> _Text shown_
I work every day with people who represent the very best of what the GOP has to offer.  They are not ideological, are not culture warriors, and care passionately about our state’s infrastructure and about making sure that all Coloradans can travel conveniently and safely.

In my opinion, there are currently four types of Republicans.

1.) Old School Republicans – These people are throwbacks to a bygone age, when Republicans were the northeastern party of clean government and foreign disentanglement.  The last bastion of the sensible, pre-Goldwater, pre-Nixon GOP lingers on today in Connecticut and Rhode Island, where my mom’s family is from. Some highlights:

   * Connecticut Governor Jodi Rell (R) was the first Governor to sign a bill adopting civil unions for gay couples without being forced to do so by a court.

   * Former U.S. Senator Claiborne Pell (R – RI) was the creator of the Pell Grants that make college more affordable for low-income families and was one of the most fundamentally decent people ever to serve in Congress.

   * Former U.S. Senator Lincoln Chafee (R – RI) was the only Republican to vote against the Iraq War, against the renomination of John Bolton as U.S. Ambassador to the United Nations, and in support of federal funding for stem cell research.  

We have nothing to fear from Old School Republicans, only that they are a dying breed.

2.) Barry Goldwater Republicans – These are the people who read Atlas Shrugged in college and then concluded that they knew how to run the government. Although generally benign on issues relating to civil liberties, these folks have bought into the idea that the free market is morally good. Having actually studied economics dispassionately at a high level, I’d argue that markets have no moral dimension (good or bad) and are simply an efficient tool to allocate resources (under certain conditions).

Unfortunately, these Republicans are not sophisticated enough in economics or public finance to understand that government does have an essential role in creating and maintaining our physical and social infrastructure, and in providing a safety net for people who (for whatever reason) cannot take care of themselves.  I would include Doug Bruce and his ilk in this category.

3.) Neoconservatives – These are the people who are largely responsible for the eight-year waste of time, money, and American lives that was the Bush Administration. They are diametrically opposed to everything that Old School Republicans stand for, and want to grow government for the grand purpose of imposing American government on sovereign nations that do not yet have the civil society necessary for sustainable plural democracy.

These are the Fox News Republicans, and they should be repudiated by reasonable people at every opportunity.

4.) Evangelical True Believers – These are the people who would not hesitate to establish a literal interpretation of the Old and New Testaments as the highest law of the land. They are not sophisticated in politics, and have been the unwitting pawns of neoconservatives since the Nixon Administration.

> _Exercises to complete_
A – In the passage on the four types of Republicans, what was Connecticut Governor Jodi Rell the first governor to do?
B – Repeat verbatim the portion of the passage on Republican types that begins at the words "I work every" and stops after "conveniently and safely.".

> _Given data_
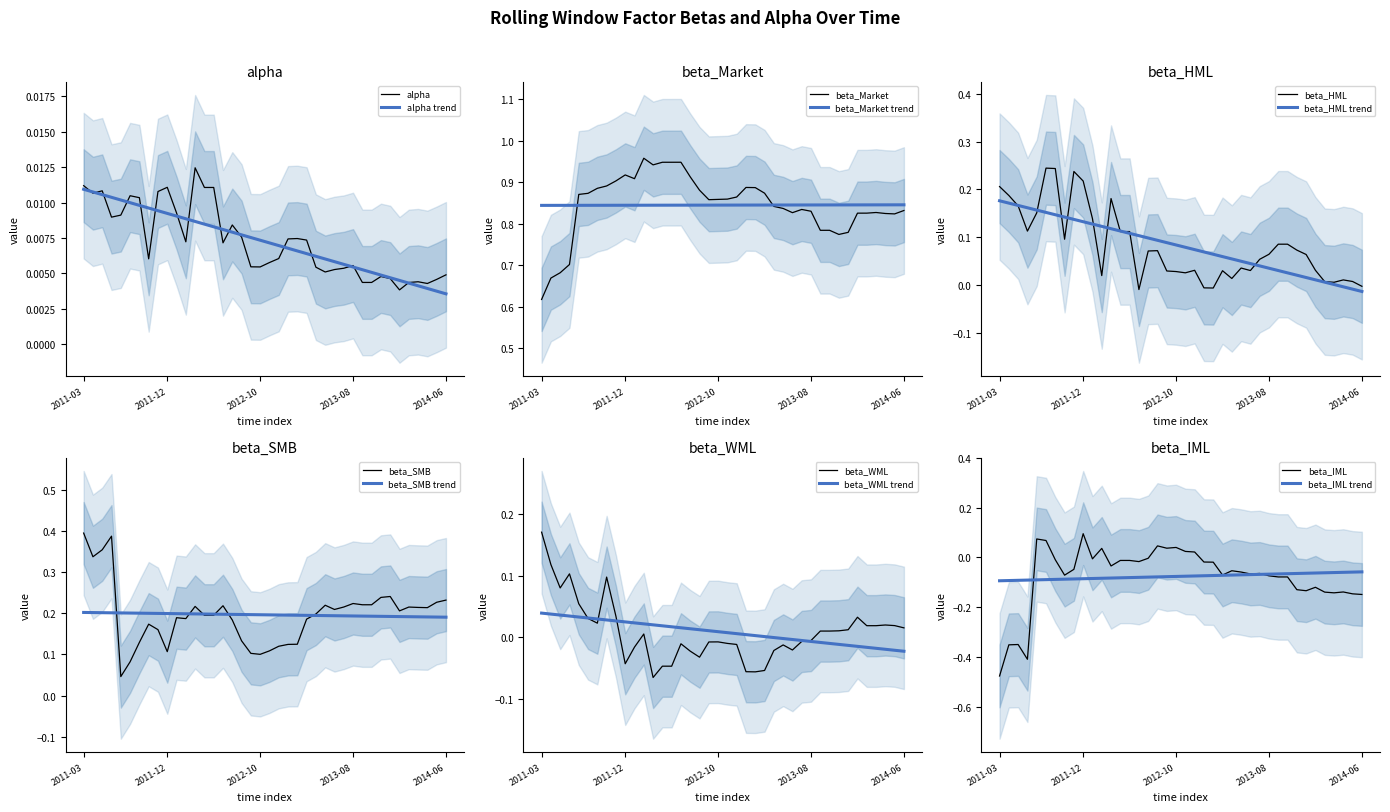

Rank the series by their maximum value, from lowest to highest.

alpha, beta_IML, beta_WML, beta_HML, beta_SMB, beta_Market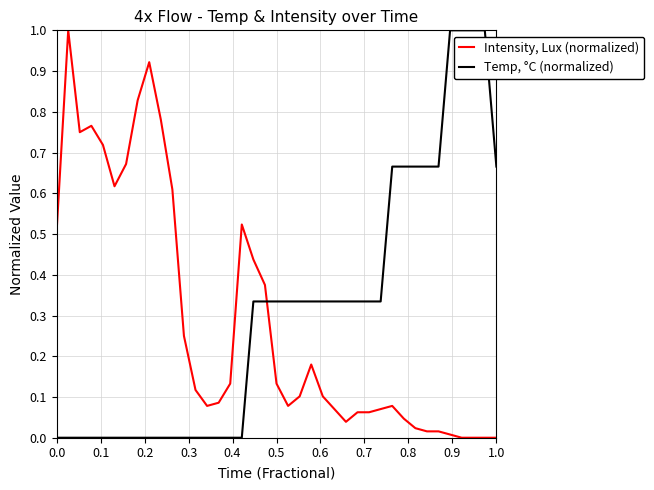

What is the difference between the maximum and minimum values in the Intensity, Lux (normalized) series?

1.0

> _Solutions to each task_
A – She was the first governor to sign a bill adopting civil unions for gay couples without being forced to do so by a court.

B –
I work every day with people who represent the very best of what the GOP has to offer.  They are not ideological, are not culture warriors, and care passionately about our state’s infrastructure and about making sure that all Coloradans can travel conveniently and safely.